抜粋本文

夜は宿のある上野市駅前で居酒屋での1~2次会を経て、城友会恒例のカラオケへ。
結局午前1時過ぎまで遊び歩き、もうフラフラ・・・(^_^;)


第2次天正伊賀の乱信長公記の記述について
第2次天正伊賀の乱に関する信長公記の記述(「伊賀国、三介殿に仰せつけらるゝ事」)を元に、そこに出てくる地名や城を地図で追っていくと、織田信雄を含む織田軍主力部隊は柘植の辺りから大和街道伝いに侵攻したように読み取れます。
しかしこれだと、伊乱記などを元にした「信雄は伊勢地口から侵攻した」という通説とは明らかに異なりますし、伊賀平定戦を通して重要な舞台に位置付けられる平楽寺や比自山城、伊賀衆最後の抗戦の舞台となった柏原城などが出てきません。

課題 1
次の(a)〜(c)が天正伊賀の乱に関する抜粋本文の内容と合っているか、それぞれ「はい」か「いいえ」で答えてください。判断の根拠となる本文の語句をそのまま引用して添えること。
(a) 信長公記の記述を地図で追うと、織田信雄を含む主力部隊は柘植の辺りから大和街道伝いに侵攻したように読める。
(b) 伊乱記などに基づく通説では、信雄は柘植口から侵攻したとされている。
(c) 伊賀衆最後の抗戦の舞台となった柏原城は、信長公記の記述に登場する。
課題 2
天正伊賀の乱を扱った抜粋本文を、最後の文の後から書き継いでください。

提供データ行

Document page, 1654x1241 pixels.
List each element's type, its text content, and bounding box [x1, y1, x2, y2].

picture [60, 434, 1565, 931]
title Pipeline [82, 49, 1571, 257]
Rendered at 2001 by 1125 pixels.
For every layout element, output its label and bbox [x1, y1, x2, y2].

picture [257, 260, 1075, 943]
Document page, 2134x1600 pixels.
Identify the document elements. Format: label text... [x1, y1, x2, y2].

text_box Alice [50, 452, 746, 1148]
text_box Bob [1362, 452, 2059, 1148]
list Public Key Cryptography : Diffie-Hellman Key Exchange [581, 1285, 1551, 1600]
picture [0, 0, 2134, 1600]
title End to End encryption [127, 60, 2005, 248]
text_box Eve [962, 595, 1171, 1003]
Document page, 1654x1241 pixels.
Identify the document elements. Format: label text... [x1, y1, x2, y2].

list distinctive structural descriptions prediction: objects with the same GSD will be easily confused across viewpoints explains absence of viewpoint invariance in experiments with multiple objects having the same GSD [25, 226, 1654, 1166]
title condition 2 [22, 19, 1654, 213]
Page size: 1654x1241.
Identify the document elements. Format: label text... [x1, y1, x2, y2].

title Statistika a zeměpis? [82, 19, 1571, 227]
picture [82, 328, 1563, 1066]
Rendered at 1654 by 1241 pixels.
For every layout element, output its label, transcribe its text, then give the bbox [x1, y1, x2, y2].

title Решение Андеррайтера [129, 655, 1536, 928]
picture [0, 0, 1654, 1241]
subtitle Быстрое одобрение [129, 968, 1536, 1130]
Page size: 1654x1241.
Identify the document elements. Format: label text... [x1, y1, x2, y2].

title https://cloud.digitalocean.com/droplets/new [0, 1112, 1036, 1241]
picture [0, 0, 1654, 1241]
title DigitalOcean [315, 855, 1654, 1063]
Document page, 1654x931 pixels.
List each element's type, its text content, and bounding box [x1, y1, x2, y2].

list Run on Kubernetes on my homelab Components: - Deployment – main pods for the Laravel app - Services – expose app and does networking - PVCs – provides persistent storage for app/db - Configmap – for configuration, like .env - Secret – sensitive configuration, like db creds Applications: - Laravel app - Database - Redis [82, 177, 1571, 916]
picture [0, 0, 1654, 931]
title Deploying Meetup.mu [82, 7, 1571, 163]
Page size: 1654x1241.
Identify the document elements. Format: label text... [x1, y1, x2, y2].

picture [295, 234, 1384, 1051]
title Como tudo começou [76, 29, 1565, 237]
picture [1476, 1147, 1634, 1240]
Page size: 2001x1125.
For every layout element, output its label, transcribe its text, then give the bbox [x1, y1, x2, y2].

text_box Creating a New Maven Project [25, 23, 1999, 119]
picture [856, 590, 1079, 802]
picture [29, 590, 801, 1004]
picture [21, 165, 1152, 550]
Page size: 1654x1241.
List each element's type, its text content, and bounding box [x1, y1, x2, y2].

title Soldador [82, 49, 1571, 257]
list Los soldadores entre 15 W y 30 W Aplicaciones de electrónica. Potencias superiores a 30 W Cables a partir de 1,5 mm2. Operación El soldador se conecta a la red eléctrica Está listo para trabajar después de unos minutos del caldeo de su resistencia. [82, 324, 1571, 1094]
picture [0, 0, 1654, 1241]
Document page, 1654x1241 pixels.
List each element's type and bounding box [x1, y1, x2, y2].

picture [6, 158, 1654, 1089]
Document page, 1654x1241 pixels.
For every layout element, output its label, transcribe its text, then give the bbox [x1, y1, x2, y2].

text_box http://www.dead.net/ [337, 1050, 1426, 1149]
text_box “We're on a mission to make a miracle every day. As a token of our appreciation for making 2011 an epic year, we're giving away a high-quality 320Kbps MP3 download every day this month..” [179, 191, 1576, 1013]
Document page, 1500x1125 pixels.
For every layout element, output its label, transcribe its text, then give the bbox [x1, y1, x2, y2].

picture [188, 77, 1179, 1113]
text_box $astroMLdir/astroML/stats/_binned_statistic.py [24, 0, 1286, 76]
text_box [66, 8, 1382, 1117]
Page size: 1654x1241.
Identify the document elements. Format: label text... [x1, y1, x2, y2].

解答 1
(a) はい。「織田信雄を含む織田軍主力部隊は柘植の辺りから大和街道伝いに侵攻したように読み取れます」
(b) いいえ。「「信雄は伊勢地口から侵攻した」という通説」
(c) いいえ。「伊賀衆最後の抗戦の舞台となった柏原城などが出てきません」

解答 2
信長公記の中には伊賀攻めとは全く関係のない記述(小姓衆への知行配分、諸職人への褒美のことなど)が随所に挟み込まれています。これらは主に信長の身辺での事象、或いはそこで得た情報と思われます。
つまり、牛一も信長の近くに仕えていたため、従来の彼の手記は信長の身辺でのことが中心だったものを、信長公記編纂の過程で伊賀攻めの経過を人伝に聞き(この伝聞情報が正確さに欠けたか)、後から時系列に沿って挿入したためと推察します。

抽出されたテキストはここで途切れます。